One thing’s for sure: one candidate will definitely at some point emerge as the favorite of younger voters. That could be one of the younger, more up-with-the times candidates, which very definitely includes Yang and Buttigieg. But it doesn’t necessarily have to be one of the younger, “newer” candidates. It could be Bernie Sanders again. It’s impossible to know yet.

And Beto O’Rourke just last week entered the race. He could be the candidate to capture the imagination of young voters too. We like Beto’s refreshing approach to politics. Like he’s searching for answers and we’re all going to part of the dialogue. (And we went to the same school.) And we hate all these stupid stories about how he’s “privileged” and how somehow that makes him unqualified, and that he wrote lewd poetry. Such a strong effort to smear a candidate at such an early stage means to us that someone sees him as a threat. (Unless it’s just unused opposition research left over from the campaign of Ted Cruz). At the same, we kind of think Trump is right: that Beto just lost a Senate race, and not by as small a margin as people are now making it out to be (although small for a Democrat in Texas), so how does he transform that into a win for higher office? Maybe in the future, after he’s paid more dues. And as a Senate candidate, he was a money-raising machine. So the success of his candidacy probably rides on whether people are willing to stake as much on him for President. Then again, if he happens to be the one whom younger voters gravitate to, he’s got a shot too.

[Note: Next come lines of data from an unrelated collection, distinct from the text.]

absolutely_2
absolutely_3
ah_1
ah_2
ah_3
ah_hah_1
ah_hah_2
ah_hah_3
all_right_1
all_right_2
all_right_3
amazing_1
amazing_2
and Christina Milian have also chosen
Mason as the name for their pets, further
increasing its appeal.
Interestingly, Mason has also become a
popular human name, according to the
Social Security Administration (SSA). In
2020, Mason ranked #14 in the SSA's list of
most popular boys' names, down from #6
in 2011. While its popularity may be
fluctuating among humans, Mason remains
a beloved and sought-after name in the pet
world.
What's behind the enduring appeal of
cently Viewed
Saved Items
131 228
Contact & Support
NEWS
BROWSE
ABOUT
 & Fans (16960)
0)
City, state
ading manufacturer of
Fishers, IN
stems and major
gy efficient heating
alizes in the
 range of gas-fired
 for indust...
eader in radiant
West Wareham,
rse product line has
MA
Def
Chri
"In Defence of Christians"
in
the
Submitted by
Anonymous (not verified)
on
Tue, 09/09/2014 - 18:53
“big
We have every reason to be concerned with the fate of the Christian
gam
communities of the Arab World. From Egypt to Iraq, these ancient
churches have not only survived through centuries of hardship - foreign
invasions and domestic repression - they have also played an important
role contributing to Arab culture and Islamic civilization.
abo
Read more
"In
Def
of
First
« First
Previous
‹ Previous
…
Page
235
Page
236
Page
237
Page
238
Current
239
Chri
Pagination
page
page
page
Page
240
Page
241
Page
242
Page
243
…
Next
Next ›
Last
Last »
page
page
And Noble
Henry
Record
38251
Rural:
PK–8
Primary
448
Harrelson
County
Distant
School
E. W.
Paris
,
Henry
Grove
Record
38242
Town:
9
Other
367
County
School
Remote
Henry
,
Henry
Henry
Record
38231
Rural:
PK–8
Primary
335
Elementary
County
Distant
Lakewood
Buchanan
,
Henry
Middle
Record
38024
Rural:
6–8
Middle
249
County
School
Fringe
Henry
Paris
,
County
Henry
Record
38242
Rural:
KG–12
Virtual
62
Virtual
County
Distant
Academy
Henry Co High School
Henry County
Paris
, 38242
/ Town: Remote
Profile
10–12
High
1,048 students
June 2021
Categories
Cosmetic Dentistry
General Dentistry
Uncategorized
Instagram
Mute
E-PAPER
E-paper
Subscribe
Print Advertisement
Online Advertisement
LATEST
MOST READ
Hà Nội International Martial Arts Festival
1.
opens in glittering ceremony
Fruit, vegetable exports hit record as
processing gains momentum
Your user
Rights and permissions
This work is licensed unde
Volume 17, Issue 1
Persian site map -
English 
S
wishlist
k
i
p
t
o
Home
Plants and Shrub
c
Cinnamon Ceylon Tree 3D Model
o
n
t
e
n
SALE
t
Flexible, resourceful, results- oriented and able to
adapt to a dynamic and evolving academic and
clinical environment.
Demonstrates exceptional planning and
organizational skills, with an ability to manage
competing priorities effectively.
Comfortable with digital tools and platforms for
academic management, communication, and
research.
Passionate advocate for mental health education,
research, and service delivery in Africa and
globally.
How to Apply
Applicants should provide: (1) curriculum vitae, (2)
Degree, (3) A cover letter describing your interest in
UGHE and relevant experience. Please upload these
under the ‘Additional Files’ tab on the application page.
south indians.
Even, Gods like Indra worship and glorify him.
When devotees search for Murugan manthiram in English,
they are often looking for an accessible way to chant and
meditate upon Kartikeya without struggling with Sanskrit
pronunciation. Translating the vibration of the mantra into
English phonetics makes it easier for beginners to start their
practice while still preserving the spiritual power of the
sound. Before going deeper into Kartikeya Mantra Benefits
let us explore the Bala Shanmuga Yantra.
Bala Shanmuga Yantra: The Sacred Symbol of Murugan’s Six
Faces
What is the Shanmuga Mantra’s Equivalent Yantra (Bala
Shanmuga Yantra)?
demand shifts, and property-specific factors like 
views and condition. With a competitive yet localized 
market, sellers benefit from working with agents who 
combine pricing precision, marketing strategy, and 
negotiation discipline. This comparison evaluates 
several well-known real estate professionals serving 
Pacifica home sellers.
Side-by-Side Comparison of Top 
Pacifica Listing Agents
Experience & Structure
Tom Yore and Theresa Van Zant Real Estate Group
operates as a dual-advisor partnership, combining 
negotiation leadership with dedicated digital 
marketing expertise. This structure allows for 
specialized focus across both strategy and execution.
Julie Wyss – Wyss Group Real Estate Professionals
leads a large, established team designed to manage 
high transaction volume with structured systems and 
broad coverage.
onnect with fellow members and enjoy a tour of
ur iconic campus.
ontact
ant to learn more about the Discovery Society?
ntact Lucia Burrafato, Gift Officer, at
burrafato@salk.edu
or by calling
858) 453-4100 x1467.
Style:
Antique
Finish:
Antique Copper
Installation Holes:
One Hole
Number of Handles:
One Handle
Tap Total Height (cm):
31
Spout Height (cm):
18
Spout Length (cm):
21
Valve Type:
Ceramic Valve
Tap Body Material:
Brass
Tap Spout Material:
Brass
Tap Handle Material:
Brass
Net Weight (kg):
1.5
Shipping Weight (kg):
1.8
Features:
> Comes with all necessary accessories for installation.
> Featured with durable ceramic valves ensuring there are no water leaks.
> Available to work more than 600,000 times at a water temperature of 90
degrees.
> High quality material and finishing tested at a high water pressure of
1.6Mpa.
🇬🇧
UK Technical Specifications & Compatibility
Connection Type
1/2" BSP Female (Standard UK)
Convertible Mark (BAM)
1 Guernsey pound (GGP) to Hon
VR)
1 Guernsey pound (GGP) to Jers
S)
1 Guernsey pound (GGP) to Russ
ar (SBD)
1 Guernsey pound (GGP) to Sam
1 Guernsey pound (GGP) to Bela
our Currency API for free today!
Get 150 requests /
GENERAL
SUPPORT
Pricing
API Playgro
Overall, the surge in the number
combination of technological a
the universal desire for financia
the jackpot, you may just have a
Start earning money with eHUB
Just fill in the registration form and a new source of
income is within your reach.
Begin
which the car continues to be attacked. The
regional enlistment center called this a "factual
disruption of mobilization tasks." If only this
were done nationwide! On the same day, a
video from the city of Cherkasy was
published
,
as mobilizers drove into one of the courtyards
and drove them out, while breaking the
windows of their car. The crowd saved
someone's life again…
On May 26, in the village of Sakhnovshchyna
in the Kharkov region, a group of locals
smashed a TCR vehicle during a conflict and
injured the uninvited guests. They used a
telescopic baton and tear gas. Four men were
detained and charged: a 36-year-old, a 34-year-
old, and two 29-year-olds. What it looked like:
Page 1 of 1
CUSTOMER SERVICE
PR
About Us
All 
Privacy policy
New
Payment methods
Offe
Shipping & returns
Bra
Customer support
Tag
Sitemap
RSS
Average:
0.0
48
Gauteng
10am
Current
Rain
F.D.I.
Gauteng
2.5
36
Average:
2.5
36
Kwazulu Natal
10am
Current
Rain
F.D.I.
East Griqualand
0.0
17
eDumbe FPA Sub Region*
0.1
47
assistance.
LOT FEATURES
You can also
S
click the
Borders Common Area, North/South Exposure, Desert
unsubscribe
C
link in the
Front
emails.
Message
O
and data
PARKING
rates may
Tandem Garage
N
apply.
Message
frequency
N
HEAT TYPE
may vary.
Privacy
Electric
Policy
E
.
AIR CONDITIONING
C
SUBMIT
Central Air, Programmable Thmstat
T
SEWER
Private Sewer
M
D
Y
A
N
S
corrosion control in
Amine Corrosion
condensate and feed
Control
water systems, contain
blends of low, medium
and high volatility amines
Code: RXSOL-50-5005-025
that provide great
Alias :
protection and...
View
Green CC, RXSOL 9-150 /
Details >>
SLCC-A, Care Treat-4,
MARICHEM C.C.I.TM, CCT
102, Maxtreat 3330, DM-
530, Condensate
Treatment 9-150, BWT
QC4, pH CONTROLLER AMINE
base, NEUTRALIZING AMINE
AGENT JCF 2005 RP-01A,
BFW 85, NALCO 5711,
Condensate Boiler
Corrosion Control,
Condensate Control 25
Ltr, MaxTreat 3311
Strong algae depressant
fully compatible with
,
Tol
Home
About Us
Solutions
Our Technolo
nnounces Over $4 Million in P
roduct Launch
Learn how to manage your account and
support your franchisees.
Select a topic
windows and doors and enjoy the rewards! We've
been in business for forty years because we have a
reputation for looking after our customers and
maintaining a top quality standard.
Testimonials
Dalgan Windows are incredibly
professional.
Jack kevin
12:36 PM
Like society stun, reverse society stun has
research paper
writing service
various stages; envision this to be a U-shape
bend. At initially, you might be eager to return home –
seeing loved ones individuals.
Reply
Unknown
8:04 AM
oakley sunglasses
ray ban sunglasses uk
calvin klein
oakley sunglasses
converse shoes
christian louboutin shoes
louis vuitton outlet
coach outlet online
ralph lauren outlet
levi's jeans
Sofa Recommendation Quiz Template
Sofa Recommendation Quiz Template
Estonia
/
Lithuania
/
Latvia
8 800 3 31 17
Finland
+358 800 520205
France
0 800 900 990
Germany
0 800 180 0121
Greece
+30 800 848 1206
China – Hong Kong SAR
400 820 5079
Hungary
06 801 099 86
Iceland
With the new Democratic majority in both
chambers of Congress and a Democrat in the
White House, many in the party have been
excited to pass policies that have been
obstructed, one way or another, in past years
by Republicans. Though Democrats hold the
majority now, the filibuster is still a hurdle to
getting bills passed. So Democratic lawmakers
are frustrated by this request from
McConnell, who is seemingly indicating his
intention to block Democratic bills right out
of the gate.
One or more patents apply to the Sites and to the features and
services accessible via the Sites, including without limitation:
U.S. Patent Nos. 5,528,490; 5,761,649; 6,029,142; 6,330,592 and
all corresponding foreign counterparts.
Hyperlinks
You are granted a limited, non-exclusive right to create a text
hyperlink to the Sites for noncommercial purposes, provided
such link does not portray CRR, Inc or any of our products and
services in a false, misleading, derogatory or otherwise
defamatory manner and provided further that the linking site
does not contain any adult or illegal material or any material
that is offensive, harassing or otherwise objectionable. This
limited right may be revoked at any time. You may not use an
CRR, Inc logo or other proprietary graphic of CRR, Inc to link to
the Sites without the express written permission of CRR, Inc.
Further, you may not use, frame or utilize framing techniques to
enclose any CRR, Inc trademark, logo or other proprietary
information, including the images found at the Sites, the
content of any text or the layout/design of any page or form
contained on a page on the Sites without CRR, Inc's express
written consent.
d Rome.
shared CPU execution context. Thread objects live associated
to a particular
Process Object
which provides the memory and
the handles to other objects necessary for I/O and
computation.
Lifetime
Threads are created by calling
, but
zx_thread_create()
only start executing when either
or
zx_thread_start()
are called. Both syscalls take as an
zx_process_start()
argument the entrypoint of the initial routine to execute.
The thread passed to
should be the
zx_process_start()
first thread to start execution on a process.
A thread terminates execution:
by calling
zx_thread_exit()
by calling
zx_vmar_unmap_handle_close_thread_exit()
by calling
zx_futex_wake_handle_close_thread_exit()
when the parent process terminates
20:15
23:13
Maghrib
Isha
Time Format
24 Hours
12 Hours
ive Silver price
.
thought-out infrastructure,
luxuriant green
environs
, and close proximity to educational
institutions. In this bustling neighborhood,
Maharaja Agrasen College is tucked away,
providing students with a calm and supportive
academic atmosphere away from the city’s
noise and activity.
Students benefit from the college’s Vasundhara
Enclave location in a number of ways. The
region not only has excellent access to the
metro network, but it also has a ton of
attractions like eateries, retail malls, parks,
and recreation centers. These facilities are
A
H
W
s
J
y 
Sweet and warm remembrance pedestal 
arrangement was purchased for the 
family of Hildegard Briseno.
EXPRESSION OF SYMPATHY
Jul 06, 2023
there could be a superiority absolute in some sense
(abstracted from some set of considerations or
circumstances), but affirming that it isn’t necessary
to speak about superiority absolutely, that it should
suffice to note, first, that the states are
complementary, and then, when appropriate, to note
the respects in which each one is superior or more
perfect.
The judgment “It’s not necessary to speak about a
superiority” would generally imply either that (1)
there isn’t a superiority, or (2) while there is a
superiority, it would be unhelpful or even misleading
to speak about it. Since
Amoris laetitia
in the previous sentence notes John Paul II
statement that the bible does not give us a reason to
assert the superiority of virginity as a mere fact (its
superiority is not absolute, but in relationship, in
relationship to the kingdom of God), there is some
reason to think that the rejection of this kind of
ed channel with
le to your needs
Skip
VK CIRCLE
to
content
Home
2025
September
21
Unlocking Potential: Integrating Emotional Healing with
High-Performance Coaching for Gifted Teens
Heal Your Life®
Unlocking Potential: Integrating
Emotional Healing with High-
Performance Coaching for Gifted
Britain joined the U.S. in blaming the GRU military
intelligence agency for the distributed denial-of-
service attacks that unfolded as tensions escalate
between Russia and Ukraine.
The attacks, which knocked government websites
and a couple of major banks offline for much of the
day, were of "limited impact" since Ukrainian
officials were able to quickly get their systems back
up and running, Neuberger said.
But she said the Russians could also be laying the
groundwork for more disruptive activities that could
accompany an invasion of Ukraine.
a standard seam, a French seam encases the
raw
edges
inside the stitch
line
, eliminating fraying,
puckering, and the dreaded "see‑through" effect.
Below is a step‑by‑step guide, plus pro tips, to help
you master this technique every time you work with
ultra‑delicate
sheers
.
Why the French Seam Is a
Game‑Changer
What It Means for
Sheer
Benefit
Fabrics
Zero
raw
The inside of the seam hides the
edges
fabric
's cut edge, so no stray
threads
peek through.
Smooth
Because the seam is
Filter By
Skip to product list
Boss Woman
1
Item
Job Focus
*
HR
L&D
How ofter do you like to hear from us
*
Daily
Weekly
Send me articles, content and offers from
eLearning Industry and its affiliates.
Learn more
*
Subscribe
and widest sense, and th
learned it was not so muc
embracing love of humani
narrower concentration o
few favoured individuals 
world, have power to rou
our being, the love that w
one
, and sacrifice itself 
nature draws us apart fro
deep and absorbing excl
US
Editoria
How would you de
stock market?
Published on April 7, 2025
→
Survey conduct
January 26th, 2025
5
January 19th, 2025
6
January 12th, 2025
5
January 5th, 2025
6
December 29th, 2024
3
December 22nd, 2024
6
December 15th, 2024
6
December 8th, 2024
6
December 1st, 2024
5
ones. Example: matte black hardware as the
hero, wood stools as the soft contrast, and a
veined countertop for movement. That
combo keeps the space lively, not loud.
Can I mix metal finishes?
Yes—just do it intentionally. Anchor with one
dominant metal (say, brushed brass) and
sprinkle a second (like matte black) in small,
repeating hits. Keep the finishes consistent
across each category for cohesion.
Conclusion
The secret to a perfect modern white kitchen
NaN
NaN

Last time, Bernie Sanders did so well not only because he was inspirational, but also because no one else had the fortitude to really press ahead against Hillary Clinton. Of course Bernie’s the superstar in this race, so he has much more resonance than any of the field of competitors to this point. That doesn’t mean any of the long shot candidates can’t gain significant traction, and get young people flocking around them too, giving them a fighting chance at least at a good run.

We gotta say, as cloyingly earnest as Yang supporters we’ve come in contact with can be, and as irritating as Beto’s fund raising army definitely is: a thundering herd of texts and emails from the moment of his announcement, (Buttigieg seems the most mild-mannered of the bunch), no one from any of those teams have called us a-holes yet. With Bernie Sanders it’s almost automatic any time we mention his name. We even got those kinds of responses to a piece we wrote that referred to Bernie, but had nothing to do with him personally or his policies at all. A point we went out of our way to stress in the first sentence. Of course, there can be an advantage to having in-your-face supporters: they’ll fight to keep you in the lead.

Fivethirtyeight’s Nate Silver Tweeted recently that Yang was getting around the same amount of search traffic on Google as Sanders.

But wouldn’t it stand to reason that people wouldn’t search Bernie (or Biden) as much because they already know who they are? Not at all. Bernie people are always interested in Bernie. Familiarity with someone you highly respect doesn’t add distance (or breed contempt), it turbo-charges the need for intimacy; for knowing everything that’s going on with the person you revere. But yeah, we wouldn’t put much significance on a Google search trend over a couple of days.